Today, it takes more than just a big idea to innovate. Increasingly, collaboration is becoming a key competitive advantage because you need to combine ideas from widely disparate fields". 

*This phrase is more correctly attributed to a chap prosaically called Bernard of Chartres.

Friday, 20 January 2017

Got a badge? Can I be your friend?

Got a Fitbit or Nike FuelBand? Your employer might soon be asking you to wear one at work.

We live in an ever more connected world and visualising digital connections and interactions is now very easy. However, the most effective networkers instinctively know the importance of building relationships face-to-face. Until now, the only way of mapping those real-world relationships and personal networks has been though survey-based techniques, such as Social Network Analysis (SNA or ONA). Indeed KIN has conducted SNA surveys in the past and will be doing so again this summer.

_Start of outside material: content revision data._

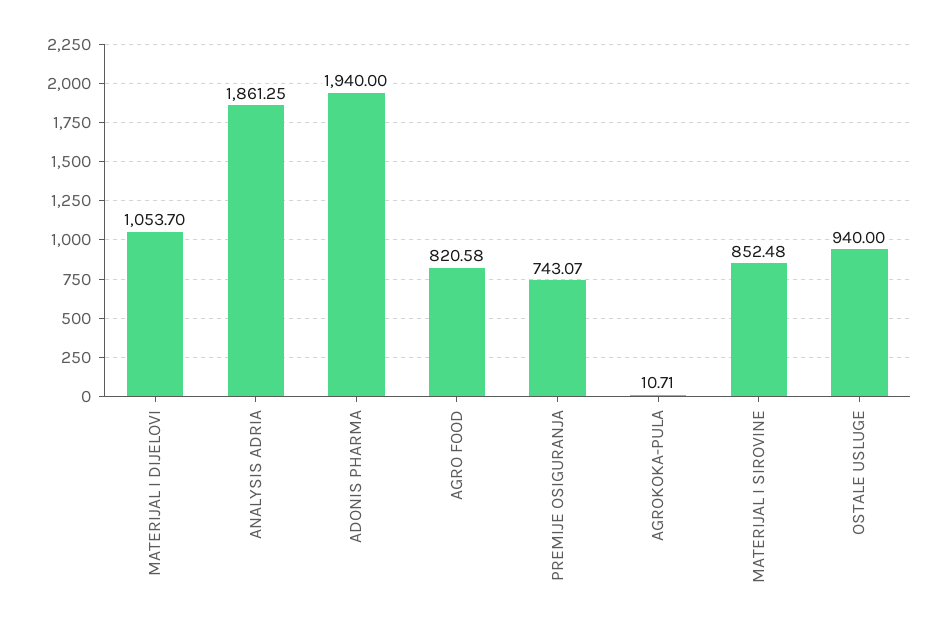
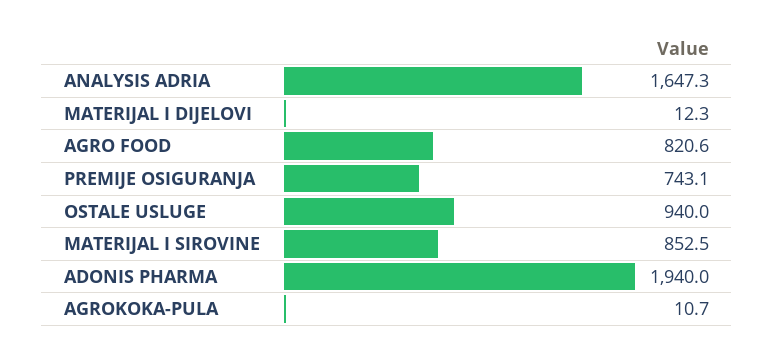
  {
-   "MATERIJAL I DIJELOVI": 1053.7,
+   "MATERIJAL I DIJELOVI": 12.3,
-   "ANALYSIS ADRIA": 1861.25,
+   "ANALYSIS ADRIA": 1647.3,
    "ADONIS PHARMA": 1940,
    "AGRO FOOD": 820.58,
    "PREMIJE OSIGURANJA": 743.07,
    "AGROKOKA-PULA": 10.71,
    "MATERIJAL I SIROVINE": 852.48,
    "OSTALE USLUGE": 940
  }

The advent of cheap, wearable bluetooth or wifi trackers, now gives the opportunity to effortlessly produce sociograms of how teams interact or indeed of entire organisations. Of course there are significant privacy concerns here. Firstly, how do you feel about your movements being tracked in real-time and secondly how will that data be used? Even with assurances of anonymised data and analysis, I'm really not sure I want my bosses tracking my every move. Having said that, they are already doing just that with my 'digital footprint', particularly email and internal messaging.

MIT spin-off Humanyze claims to be working with several large financial and energy companies, mapping employees movement and connections using wearable trackers or 'badges'. They claim network analysis can improve teamwork, collaboration and process optimisation. Some of these programs are being promoted as ways of getting sedentary workers to move around more. If this is the case why not give them a Fitbit?

At least in being asked to wear, and display, a badge, the individual is openly participating in being tracked. I have this amusing/dystopian vision of a badge-wearer I'd rather not be associated with approaching me and hightailing out of there before the system connects us. Conversely, influential and senior people being stalked by 'badgers' wanting to game the system.